The Economist’s Buttonwood in “Boomtime prices without boomtime conditions” observes that “the Baltic dry index, often seen as a proxy for demand for commodities and thus economic growth” is down, but both railroad and trucking traffic is up in the past year. And with oil nearing $100/barrel again westerners will notice that they are “no longer price-setters” for commodities and they’ll no doubt notice that “One can have boomtime prices without boomtime conditions.” In the Financial Post’s “Inflation rekindled in nonchalant markets” Mike Dolan tackles the same topic and concludes that despite problems in the developed world, the global growth rate in excess of 4% is above trend line and “aggregate global demand affects global prices regardless of slack in the west”.

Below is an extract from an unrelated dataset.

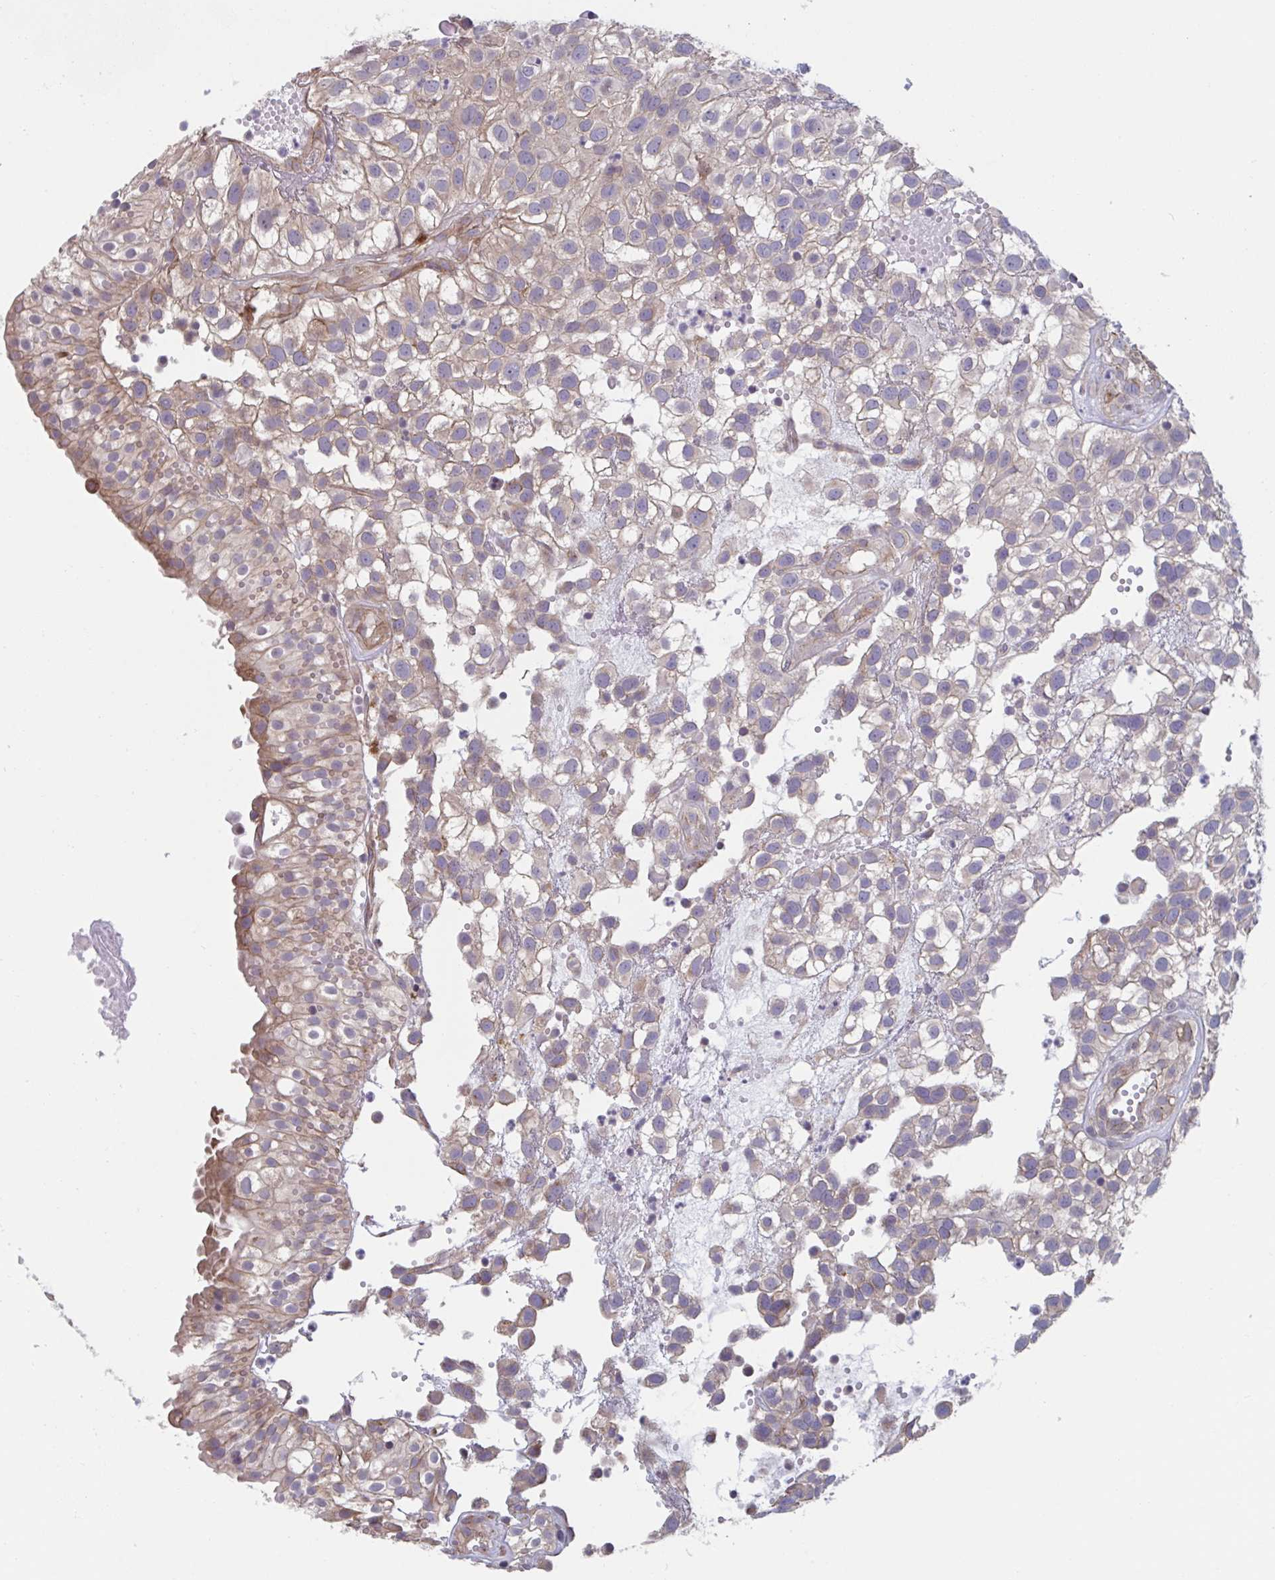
{"staining": {"intensity": "weak", "quantity": "25%-75%", "location": "cytoplasmic/membranous"}, "tissue": "urothelial cancer", "cell_type": "Tumor cells", "image_type": "cancer", "snomed": [{"axis": "morphology", "description": "Urothelial carcinoma, High grade"}, {"axis": "topography", "description": "Urinary bladder"}], "caption": "Urothelial carcinoma (high-grade) stained for a protein demonstrates weak cytoplasmic/membranous positivity in tumor cells.", "gene": "TNFSF10", "patient": {"sex": "male", "age": 56}}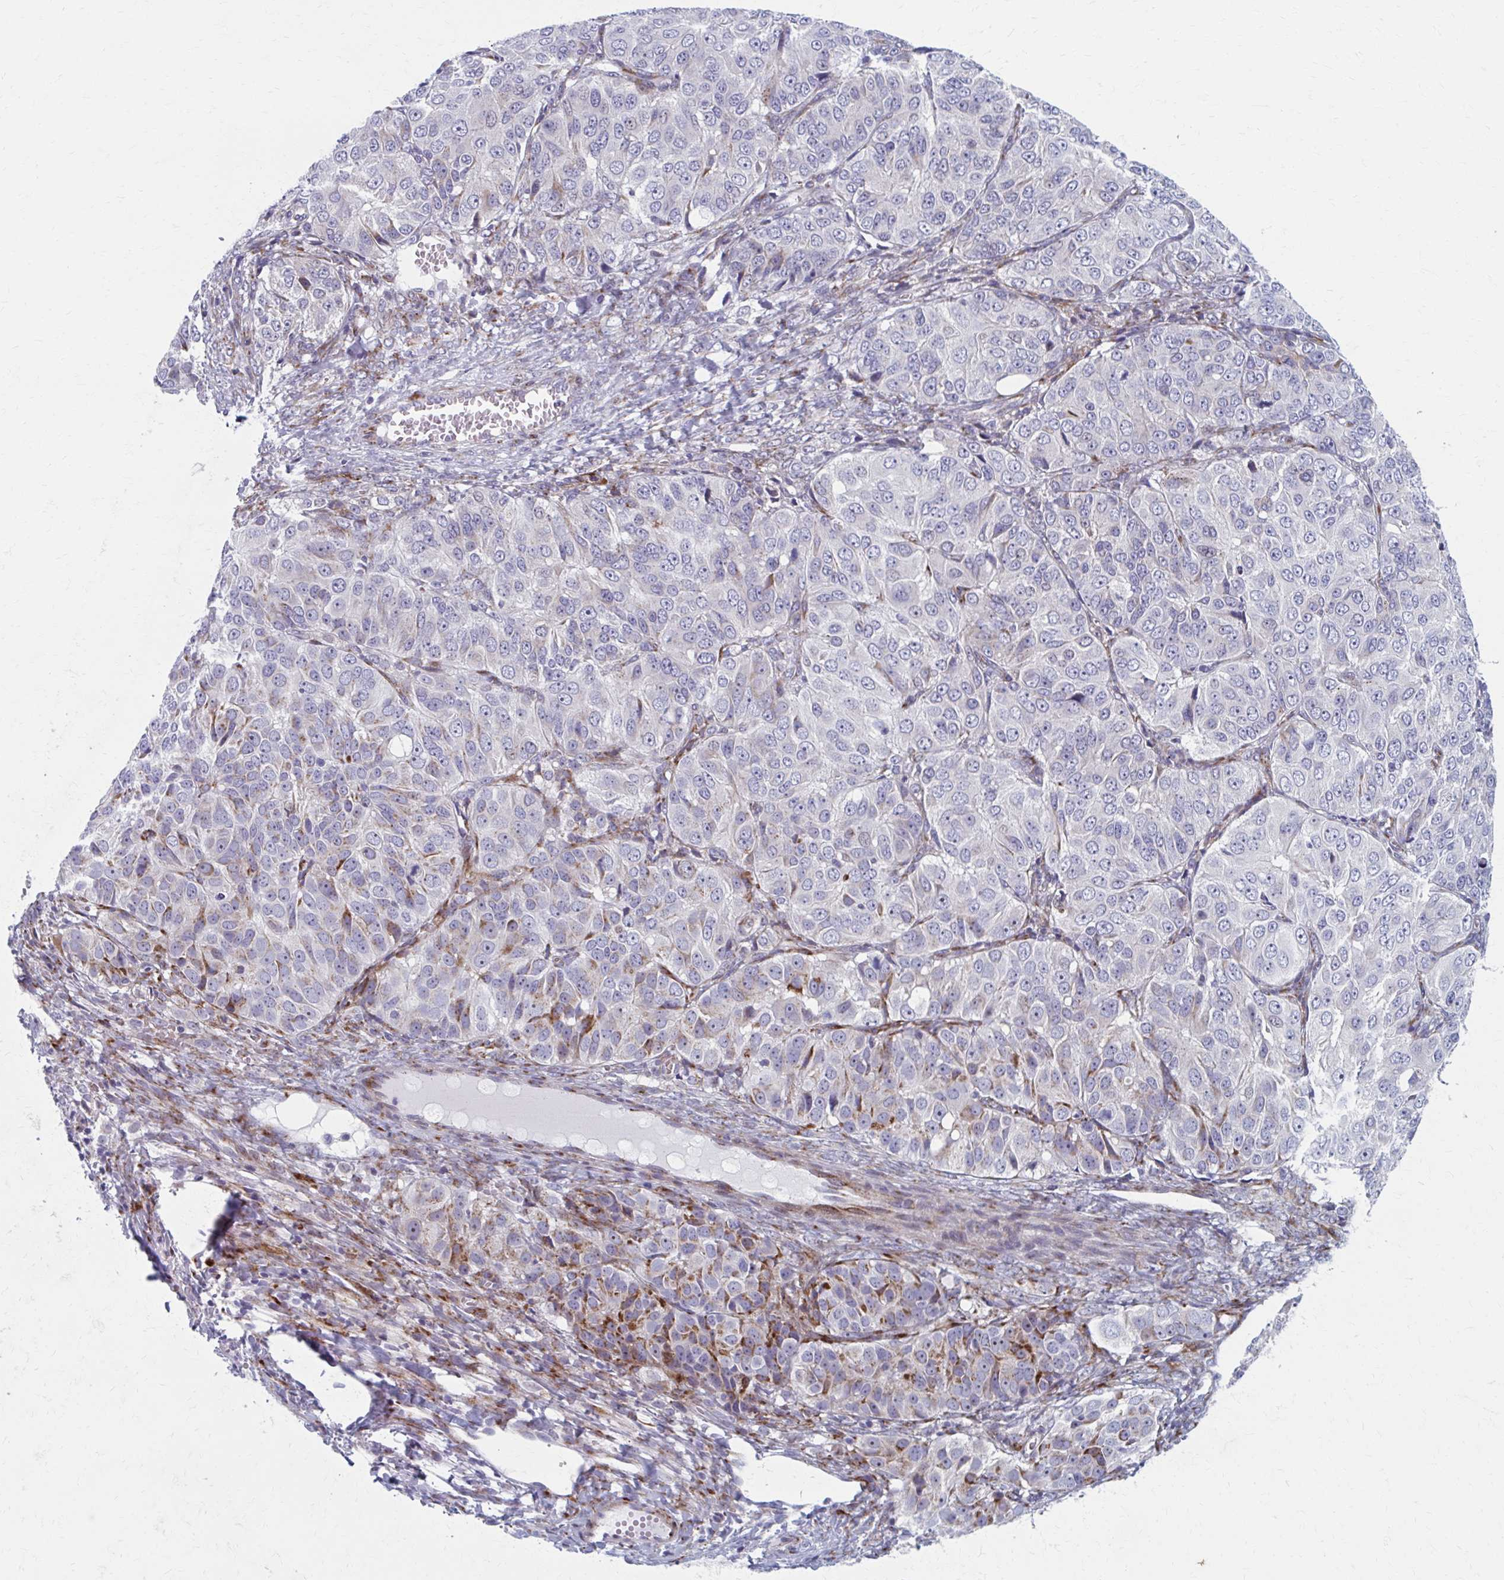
{"staining": {"intensity": "negative", "quantity": "none", "location": "none"}, "tissue": "ovarian cancer", "cell_type": "Tumor cells", "image_type": "cancer", "snomed": [{"axis": "morphology", "description": "Carcinoma, endometroid"}, {"axis": "topography", "description": "Ovary"}], "caption": "Protein analysis of endometroid carcinoma (ovarian) exhibits no significant staining in tumor cells.", "gene": "OLFM2", "patient": {"sex": "female", "age": 51}}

And finally, in the Financial Times’ “East and west converge on a problem” Martin Wolf continues his “great convergence” topic of the previous week by drawing on Ian Morris’s new book “Why the West Rules- For Now”. Morris argues that despite human ingenuity, “what any group of human beings is able to achieve is determined by geography. The impact of a given geography also changes: 1000 years ago oceans were a barrier; 500 years ago they were a highway…. His conclusion is that the west was somewhat more advanced than the east until the fall of the Western Roman Empire, behind it from then until the 18th century, and then ahead. Eastern exploitation of the “advantages of backwardness”, a recurring theme, suggests another reversal in the 21st century… “social development” is an amalgam of four factors: energy use; urbanisation; military capacity; and information technology. The first is fundamental: the capture of energy is a necessary condition for existence; the more complex and advanced the society the more energy it captures.” An OECD study has argued that while the rise of China and India were so far win-wins for the east and west in many aspects “The biggest challenges arise where zero-sum outcomes are more likely. Resources are a big example. Political power is another. A rising east must alter the balance of global power and the abundance of cheap resources… Will ingenuity continue to overcome scarcity, or not? If the answer is “yes”, all of humanity might come to enjoy the historically unprecedented lifestyles of today’s most favoured people. If the answer is “no”, we might, instead, fall prey to what Prof Morris calls the “five horsemen of the apocalypse” – climate change, famine, state failure, migration and disease.”